• [Request 1]:
Name every username shown as the author of a post in the TACP thread that follows.

• [Excerpt]:
____

# TACP



## MikeL (12 Mar 2012)

I'm curious for some more recent info on TACP within the CF.  The info I have regarding TACP is from what I saw on tour, some info on this forum as well as some documents from the North Bay intranet site from 07/08.  From what I read it seemed like there was a push to establish formal TACP units within 1 Cdn Air Div/CMBGs.  As well some documents made mention that any rank/trade can do FAC training and a strategy/plan was to be made in order to select, train and post AECs and AC Ops as Forward Air Controllers and ALOs within all Army TACP organizations.  Just looking for any current info on this subject,  with regard to FACs I would assume that the majority of them are still Combat Arms Officers/NCOs and some Pilots and AEC if they are posted in a job such as G3 Air in 2CMBG or Gagetown for example.  

Is there a Bde TACP unit within each CMBG or are they made up from pers in other units when needed?  How would one get into TACP, just right memos to the CoC asking about it and/or talk to the CM?  Any other info would be appreciated.

As I am planning on OT'ing to AC Op in the near future, and employment in a TACP would be something I'd like to get into.


----------



## MedCorps (12 Mar 2012)

Have you seen:

Canadian Forces Joint Doctrine Note:
Canadian Forces Close Air Support (CAS)
Number 03/08 dated: June 2008? 

Covers information on TACP, etc. 

MC


----------



## MikeL (12 Mar 2012)

Yes,  that is one of the documents I found on the North Bay intranet site, good info in it about CAS as well as the make up of a Bde and BG TACP and the FAC/FOO Teams, etc.


----------



## Infanteer (15 Mar 2012)

The CMBGs have TACP dets.  They are officially "1 CAD Dets".

PM inbound.


----------

____

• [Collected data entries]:
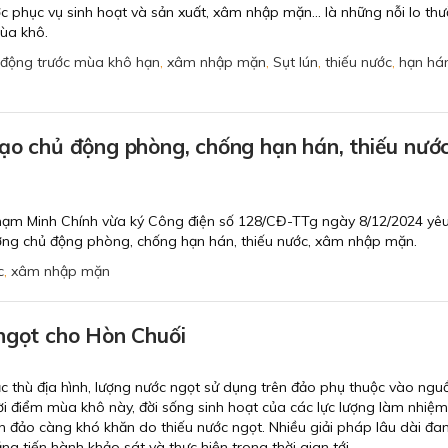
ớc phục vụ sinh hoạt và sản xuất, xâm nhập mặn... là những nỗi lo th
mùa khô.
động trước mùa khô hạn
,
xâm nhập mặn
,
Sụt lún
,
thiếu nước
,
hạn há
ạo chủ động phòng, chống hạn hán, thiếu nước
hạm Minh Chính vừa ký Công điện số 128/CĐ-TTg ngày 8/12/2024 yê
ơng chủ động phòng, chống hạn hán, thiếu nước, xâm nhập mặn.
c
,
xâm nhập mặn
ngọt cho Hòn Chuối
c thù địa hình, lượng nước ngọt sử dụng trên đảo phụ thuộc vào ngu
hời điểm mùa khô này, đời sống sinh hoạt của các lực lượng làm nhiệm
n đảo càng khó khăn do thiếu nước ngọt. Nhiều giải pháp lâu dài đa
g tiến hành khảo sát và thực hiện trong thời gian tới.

____

• [Request 2]:
Extract from the collected data entries above the lines that run from the start of the entries through the line containing "hời điểm mùa", including both ends, and reproduce them unchanged while leaving out the pictures.

• [Your solution 1]:
MikeL
MedCorps
Infanteer

• [Your solution 2]:
ớc phục vụ sinh hoạt và sản xuất, xâm nhập mặn... là những nỗi lo th
mùa khô.
động trước mùa khô hạn
,
xâm nhập mặn
,
Sụt lún
,
thiếu nước
,
hạn há
ạo chủ động phòng, chống hạn hán, thiếu nước
hạm Minh Chính vừa ký Công điện số 128/CĐ-TTg ngày 8/12/2024 yê
ơng chủ động phòng, chống hạn hán, thiếu nước, xâm nhập mặn.
c
,
xâm nhập mặn
ngọt cho Hòn Chuối
c thù địa hình, lượng nước ngọt sử dụng trên đảo phụ thuộc vào ngu
hời điểm mùa khô này, đời sống sinh hoạt của các lực lượng làm nhiệm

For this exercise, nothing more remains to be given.